I don’t know that I can write an objective review of Elysium, because my expectations going into it were so sky high.
I was extremely impressed with director Neil Blomkamp’s debut film District 9, which I thought used the science fiction genre to effectively examine issues of poverty, injustice, and racism. The thing that impressed me most about District 9, though, was the moral ambiguity that it presented through its characters. The film’s protagonist is introduced as a cowardly, self absorbed, insensitive, and unlikeable person. Through the course of the movie, however, we see him evolve and change as he is confronted by various life events until, by the end, we actually find ourselves empathizing with and caring for him. With Blomkamp’s follow up film, Elysium, I was expecting, and looking forward to, a similar exploration of human fallibility and the grey areas between moral “rightness” and “wrongness.” Unfortunately, that’s not the film that I got.

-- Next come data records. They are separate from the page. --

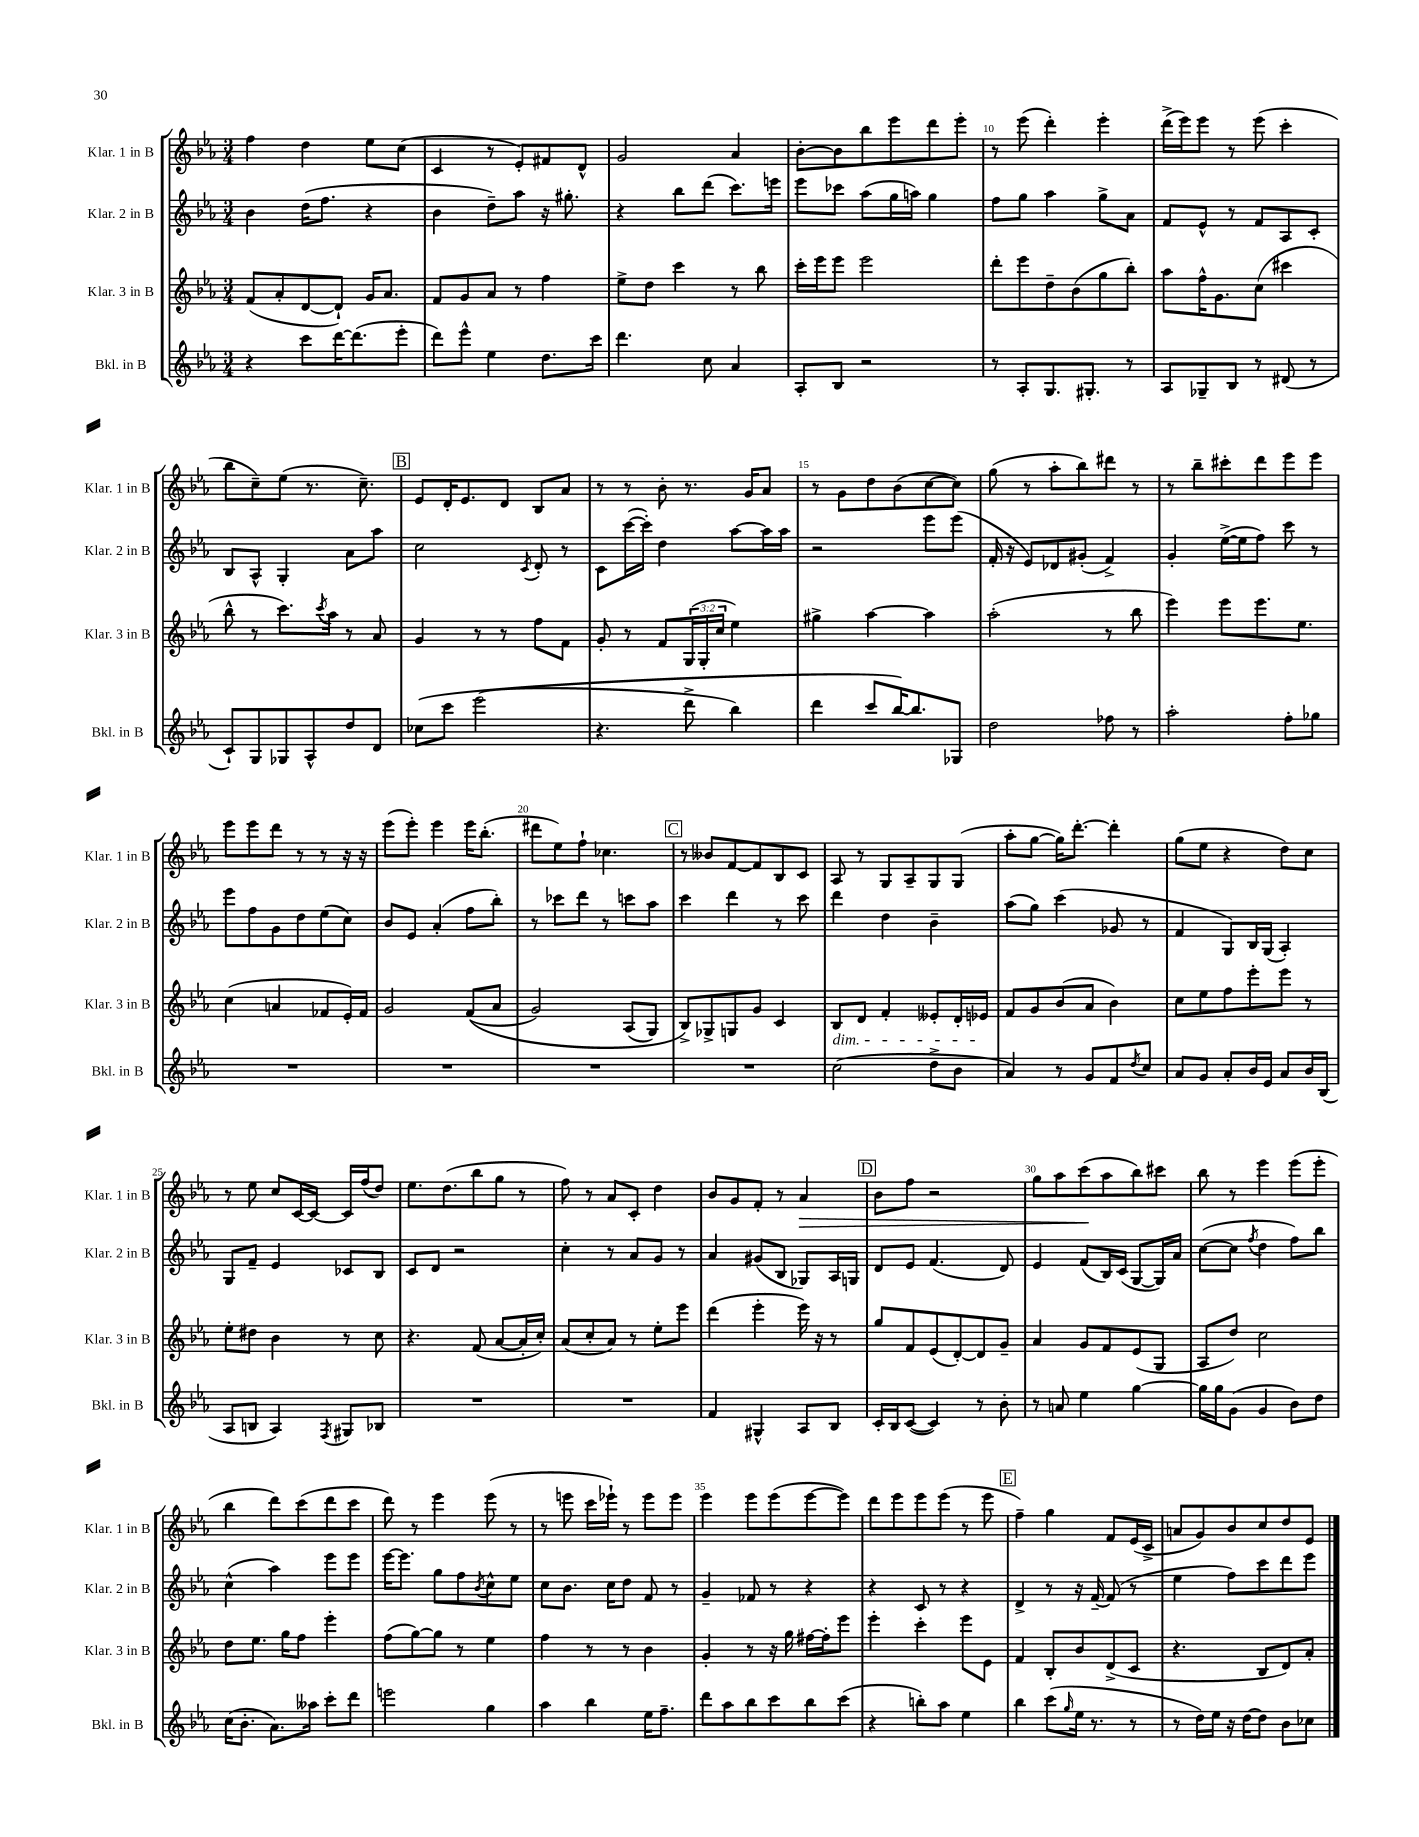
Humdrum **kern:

**kern	**kern	**kern	**kern	**dynam
*part4	*part3	*part2	*part1	*part1
*staff4	*staff3	*staff2	*staff1	*staff1
*I"Bkl. in B	*I"Klar. 3 in B	*I"Klar. 2 in B	*I"Klar. 1 in B	*
*I'Bkl. in B	*I'Klar. 3 in B	*I'Klar. 2 in B	*I'Klar. 1 in B	*
*clefG2	*clefG2	*clefG2	*clefG2	*
*k[b-e-a-]	*k[b-e-a-]	*k[b-e-a-]	*k[b-e-a-]	*
*M3/4	*M3/4	*M3/4	*M3/4	*
=6	=6	=6	=6	=6
4r	(8f/L	4b-\	4ff\	.
.	8a-'/	.	.	.
8ccc\L	[8d/	(16dd\KL	4dd\	.
.	.	8.ff\J	.	.
[16ddd\K	8d`/J])	.	.	.
(8.ddd\]	.	.	.	.
.	16g/KL	4r	8ee-\L	.
.	8.a-/J	.	.	.
8eee-'\J	.	.	(8cc\J	.
=7	=7	=7	=7	=7
8ddd\L)	8f/L	4b-\	4c/	.
8eee-^^\J	8g/	.	.	.
4ee-\	8a-/J	8dd~\L)	8r	.
.	8r	8aa-\J	8e-'/L)	.
8.dd\L	4ff\	16r	8f#X/	.
.	.	8.gg#X'\	.	.
.	.	.	8d^^/J	.
16ccc\Jk	.	.	.	.
=8	=8	=8	=8	=8
4.ddd\	8ee-^\L	4r	2g/	.
.	8dd\J	.	.	.
.	4ccc\	8bb-\L	.	.
8cc\	.	(8ddd\J	.	.
4a-/	8r	8.ccc\L)	4a-/	.
.	8bb-\	.	.	.
.	.	16eeen\Jk	.	.
=9	=9	=9	=9	=9
8A-'/L	16ccc'\LL	8eee-\L	[8b-'\L	.
.	16eee-\J	.	.	.
8B-/J	8eee-\J	8ccc-X\J	8b-\]	.
2r	2eee-\	(8aa-\L	8bb-\	.
.	.	16gg\L	8eee-\	.
.	.	16aan\JJ)	.	.
.	.	4gg\	8ddd\	.
.	.	.	8eee-'\J	.
=10	=10	=10	=10	=10
8r	8ddd'\L	8ff\L	8r	.
8A-'/L	8eee-\	8gg\J	(8eee-\	.
8.G/	8dd~\	4aa-\	4ddd'\)	.
.	(8b-\	.	.	.
8.G#X'/J	.	.	.	.
.	8gg\	8gg^\L	4eee-'\	.
8r	8bb-'\J)	8a-\J	.	.
=11	=11	=11	=11	=11
8A-/L	8aa-\L	8f/L	(16ddd^\LL	.
.	.	.	16eee-\J)	.
8G-X~/	16ff^^\K	8e-^^/J	8eee-\J	.
.	8.g\	.	.	.
8B-/J	.	8r	8r	.
8r	(8cc\J	8f/L	(8eee-\	.
(8d#X/	4ccc#X\	8A-/	4ccc'\	.
8r	.	8c'/J	.	.
!!LO:LB:g=z
=12	=12	=12	=12	=12
8c`/L)	8bb-^^\	8B-/L	8bb-\L	.
8G/	8r	8A-^^/J	8cc~\)	.
8G-X/	8.ccc\L)	4G'/	(8ee-\J	.
8A-^^/	.	.	8.r	.
.	8qccc/	.	.	.
.	16aa-\Jk	.	.	.
8dd/	8r	8a-\L	.	.
.	.	.	8.cc~\)	.
8d/J	8a-/	8aa-\J	.	.
!!LO:REH:place=s1:t=B
=13	=13	=13	=13	=13
(8cc-X\L	4g/	2cc\	8e-/L	.
8ccc\J	.	.	16d'/K	.
.	.	.	8.e-/	.
(2eee-\	8r	.	.	.
.	8r	.	8d/J	.
.	.	8qc/	.	.
.	8ff\L	8d'/	8B-/L	.
.	8f\J	8r	8a-/J	.
=14	=14	=14	=14	=14
4.r	8g'/	8c\L	8r	.
.	8r	([16ccc\L	8r	.
.	.	16ccc'\JJ])	.	.
.	8f/L	4dd\	8b-'\	.
8ddd^\	(24G/L	.	8.r	.
.	24G'/	.	.	.
.	24cc/JJ	.	.	.
4bb-\)	4ee-\)	[8aa-\L	.	.
.	.	.	16g/KL	.
.	.	16aa-\L]	8a-/J	.
.	.	16aa-\JJ	.	.
=15	=15	=15	=15	=15
4ddd\	4gg#X^\	2r	8r	.
.	.	.	8g\L	.
8ccc/L	[4aa-\	.	8dd\	.
[16bb-/K)	.	.	(8b-\	.
8.bb-/]	.	.	.	.
.	4aa-\]	8eee-\L	[8cc\	.
8G-X/J	.	(8eee-\J	8cc\J])	.
=16	=16	=16	=16	=16
2dd\	(2aa-'\	16f'/	(8gg\	.
.	.	16r	.	.
.	.	8e-/L)	8r	.
.	.	8d-X/	8aa-'\L	.
.	.	(8g#X'/J	8bb-\)	.
8ff-X\	8r	4f^/)	8ddd#X\J	.
8r	8bb-\	.	8r	.
=17	=17	=17	=17	=17
2aa-'\	4eee-\)	4g'/	8r	.
.	.	.	8bb-~\L	.
.	8eee-\L	([16ee-^\LL	8ccc#X'\	.
.	.	16ee-\J]	.	.
.	8.eee-\	8ff\J)	8ddd\	.
8ff'\L	.	8ccc\	8eee-\	.
.	8.ee-\J	.	.	.
8gg-X\J	.	8r	8eee-\J	.
!!LO:LB:g=z
=18	=18	=18	=18	=18
2.r	(4cc\	8eee-\L	8eee-\L	.
.	.	8ff\	8eee-\	.
.	4an/	8g\	8ddd\J	.
.	.	8dd\	8r	.
.	8f-X/L	(8ee-\	8r	.
.	16e-'/L)	8cc\J)	16r	.
.	16f-/JJ	.	16r	.
=19	=19	=19	=19	=19
2.r	2g/	8b-/L	(8eee-\L	.
.	.	8e-/J	8eee-'\J)	.
.	.	(4a-'/	4eee-\	.
.	((8f/L	8ff\L	16eee-\KL	.
.	.	.	(8.bb-'\J	.
.	8a-/J	8bb-'\J)	.	.
=20	=20	=20	=20	=20
2.r	2g/)	8r	8ddd#X\L	.
.	.	8ccc-X\L	8ee-\)	.
.	.	8ddd\J	8ff`\J	.
.	.	8r	4.cc-X\	.
.	(8A-/L	8cccn\L	.	.
.	8G/J)	8aa-\J	.	.
!!LO:REH:place=s1:t=C
=21	=21	=21	=21	=21
2.r	8B-^/L)	4ccc\	8r	.
.	8G-X^/	.	8b--X/L	.
.	8Gn/	4ddd\	[8f/	.
.	8g/J	.	8f/]	.
.	4c/	8r	8B-/	.
.	.	8ccc\	8c/J	.
=22	=22	=22	=22	=22
!	!LO:TX:b:i:t=dim.	!	!	!
(2cc\	8B-/L	4ddd\	8A-/	.
.	8d/J	.	8r	.
.	4f'/	4dd\	8G/L	.
.	.	.	8A-~/	.
8dd^\L	8e--X'/L	4b-~\	8G/	.
8b-\J	16d'/L	.	(8G/J	.
.	16e-X/JJ	.	.	.
=23	=23	=23	=23	=23
4a-/)	8f/L	(8aa-\L	8aa-'\L	.
.	8g/	8gg\J)	[8gg\J	.
8r	(8b-/	(4ccc\	16gg\KL])	.
.	.	.	[8.ddd'\J	.
8g/L	8a-/J	.	.	.
8f/	4b-\)	8g-X/	4ddd'\]	.
8qdd/	.	.	.	.
8cc/J	.	8r	.	.
=24	=24	=24	=24	=24
8a-/L	8cc\L	4f/	(8gg\L	.
8g/J	8ee-\	.	8ee-\J	.
8a-'/L	8ff\	8G/L)	4r	.
16b-/L	8eee-'\	16B-/L	.	.
16e-/JJ	.	(16G/JJ	.	.
8a-/L	8eee-\J	4A-'/)	8dd\L)	.
16b-/L	8r	.	8cc\J	.
(16B-/JJ	.	.	.	.
!!LO:LB:g=z
=25	=25	=25	=25	=25
8A-/L	8ee-'\L	8G/L	8r	.
8Bn/J	8dd#X\J	8f~/J	8ee-\	.
4A-/)	4b-\	4e-/	8cc/L	.
.	.	.	[16c/L	.
.	.	.	16c/JJ_	.
8qF/	.	.	.	.
8G#X/L	8r	8c-X/L	16c/LL]	.
.	.	.	(16ff/J	.
8B-X/J	8cc\	8B-/J	8dd/J)	.
=26	=26	=26	=26	=26
2.r	4.r	8c/L	8.ee-\L	.
.	.	8d/J	.	.
.	.	.	(8.dd\	.
.	.	2r	.	.
.	(8f/	.	8bb-\	.
.	[8a-/L	.	8gg\J	.
.	16a-'/L]	.	8r	.
.	16cc'/JJ)	.	.	.
=27	=27	=27	=27	=27
2.r	(8a-/L	4cc'\	8ff\)	.
.	8cc'/	.	8r	.
.	8a-/J)	8r	8a-/L	.
.	8r	8a-/L	8c'/J	.
.	8ee-'\L	8g/J	4dd\	.
.	8eee-\J	8r	.	.
=28	=28	=28	=28	=28
4f/	(4ddd\	4a-/	8b-/L	.
.	.	.	8g/	.
4G#X^^/	4eee-'\	(8g#X/L	8f'/J	.
.	.	8B-/J	8r	.
!	!	!	!	!LO:HP:b
8A-/L	16eee-\)	8G-X/L)	4a-/	>
.	16r	.	.	.
8B-/J	8r	16A-/L	.	.
.	.	16Gn/JJ	.	.
!!LO:REH:place=s1:t=D
=29	=29	=29	=29	=29
16c'/LL	8gg/L	8d/L	8b-\L	.
16B-/J	.	.	.	.
([8c/J	8f/	8e-/J	8ff\J	.
4c/])	(8e-/	(4.f/	2r	.
.	[8d'/)	.	.	.
8r	8d/]	.	.	.
8b-'\	8g~/J	8d/)	.	.
=30	=30	=30	=30	=30
8r	4a-/	4e-/	8gg\L	.
8an/	.	.	8aa-\	.
4ee-\	8g/L	(8f/L	(8ccc\	.
.	8f/	16B-/L)	8aa-\	]
.	.	(16c/JJ	.	.
[4gg\	(8e-/	[8G/L	8bb-\)	.
.	8G/J	16G/L])	8ccc#X\J	.
.	.	16a-/JJ	.	.
=31	=31	=31	=31	=31
16gg\LL]	8A-/L	([8cc\L	8bb-\	.
16gg\J	.	.	.	.
(8g\J	8dd/J)	8cc\J]	8r	.
.	.	8qff/	.	.
4g/	2cc\	4dd\	4eee-\	.
8b-\L)	.	8ff\L)	(8eee-\L	.
8dd\J	.	8bb-\J	8eee-'\J	.
!!LO:LB:g=z
=32	=32	=32	=32	=32
(16cc\KL	8dd\L	(4cc^^\	4bb-\	.
8.b-'\J	.	.	.	.
.	8.ee-\J	.	.	.
8.a-\L)	.	4aa-\)	8ddd\L)	.
.	16gg\KL	.	.	.
.	8ff\J	.	(8ccc\	.
16aa--X\Jk	.	.	.	.
8ccc'\L	4eee-'\	8eee-\L	8ddd\	.
8ddd\J	.	8eee-\J	8ccc\J	.
=33	=33	=33	=33	=33
2eeen\	(8ff\L	[16eee-\KL	8ddd\)	.
.	.	8.eee-\J]	.	.
.	[8gg\)	.	8r	.
.	8gg\J]	8gg\L	4eee-\	.
.	8r	8ff\	.	.
.	.	8qb-/	.	.
4gg\	4ee-\	8cc^^\	(8eee-\	.
.	.	8ee-\J	8r	.
=34	=34	=34	=34	=34
4aa-\	4ff\	8cc\L	8r	.
.	.	8.b-\J	8eeen\	.
4bb-\	8r	.	16ccc\LL	.
.	.	16cc\KL	16eee-X`\JJ)	.
.	8r	8dd\J	8r	.
16ee-\KL	4b-\	8f/	8eee-\L	.
8.ff~\J	.	.	.	.
.	.	8r	8eee-\J	.
=35	=35	=35	=35	=35
8ddd\L	4g'/	4g~/	4eee-\	.
8aa-\	.	.	.	.
8bb-\	8r	8f-X/	8eee-\L	.
8ccc\	16r	8r	(8eee-\	.
.	16gg\	.	.	.
8bb-\	[16ff#X\LL	4r	[8eee-\	.
.	16ff#'\J]	.	.	.
(8ccc\J	8eee-\J	.	8eee-\J])	.
=36	=36	=36	=36	=36
4r	4eee-'\	4r	8ddd\L	.
.	.	.	8eee-\	.
8bbn'\L)	4ccc'\	8c/	8eee-\	.
8aa-\J	.	8r	(8eee-\J	.
4ee-\	8eee-\L	4r	8r	.
.	8e-\J	.	8eee-\	.
!!LO:REH:place=s1:t=E
=37	=37	=37	=37	=37
4bb-\	4f/	4d^/	4ff~\)	.
(8ccc\L	8B-'/L	8r	4gg\	.
16qqgg/	.	.	.	.
16ee-\Jk	8b-/	16r	.	.
8.r	.	[16f~/	.	.
.	(8d^/	(8f/]	8f/L	.
8r	8c/J	8r	(16e-/L	.
.	.	.	16c^/JJ	.
=38	=38	=38	=38	=38
8r	4.r	4ee-\	8an/L	.
16dd\LL)	.	.	8g/)	.
16ee-\JJ	.	.	.	.
16r	.	8ff\L)	8b-/	.
[16dd\KL	.	.	.	.
8dd\J]	8B-/L	8ccc\	8cc/	.
8b-\L	8d/)	8ddd\	8dd/	.
8cc-X\J	8a-'/J	8eee-\J	8e-/J	.
==	==	==	==	==
*-	*-	*-	*-	*-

Elysium is by no means a particularly “bad” movie, and Blomkamp’s signature narrative style is very much still on display here. The film effectively conveys the feeling of a poverty-stricken future world full of chaos and decay, where a small group of elites lives blissful lives off-planet while the rest of the world goes to hell below them. Matt Damon plays a credible ex-felon, a man on parole trying to hold down an honest day job in a callous and unforgiving world. The events that unfold around him are genuinely engaging and genuinely heartbreaking. Blomkamp presents us with a colorful cast of characters and some wonderfully over-the-top action sequences.
However, I can’t help but feel disappointed by how much more black and white this film seemed to me than District 9. Granted, that film also had clearly defined villains, but for me its greatest charm was in winning me over to feeling sympathy for an unlikeable character. Elysium, by contrast, seems to have been made as more of a summer blockbuster. There’s never any question that Matt Damon is the hero, nor is there ever a question that the people running things from Elysium are all a bunch of insensitive S.O.B.s who care nothing for the sanctity of human life. It’s all just a little too “pat” for my taste.
I was looking for something to examine some of the complexities surrounding world poverty and inequality. Instead, I got a straightforward good-guys vs. bad-guys shoot ‘em up, a film which seems to posit the idea that poverty and inequality could easily be solved through the simple touch of a button. That may be fine for those looking for a fun summer action movie. For my expectations, though, Elysium was something of a let down.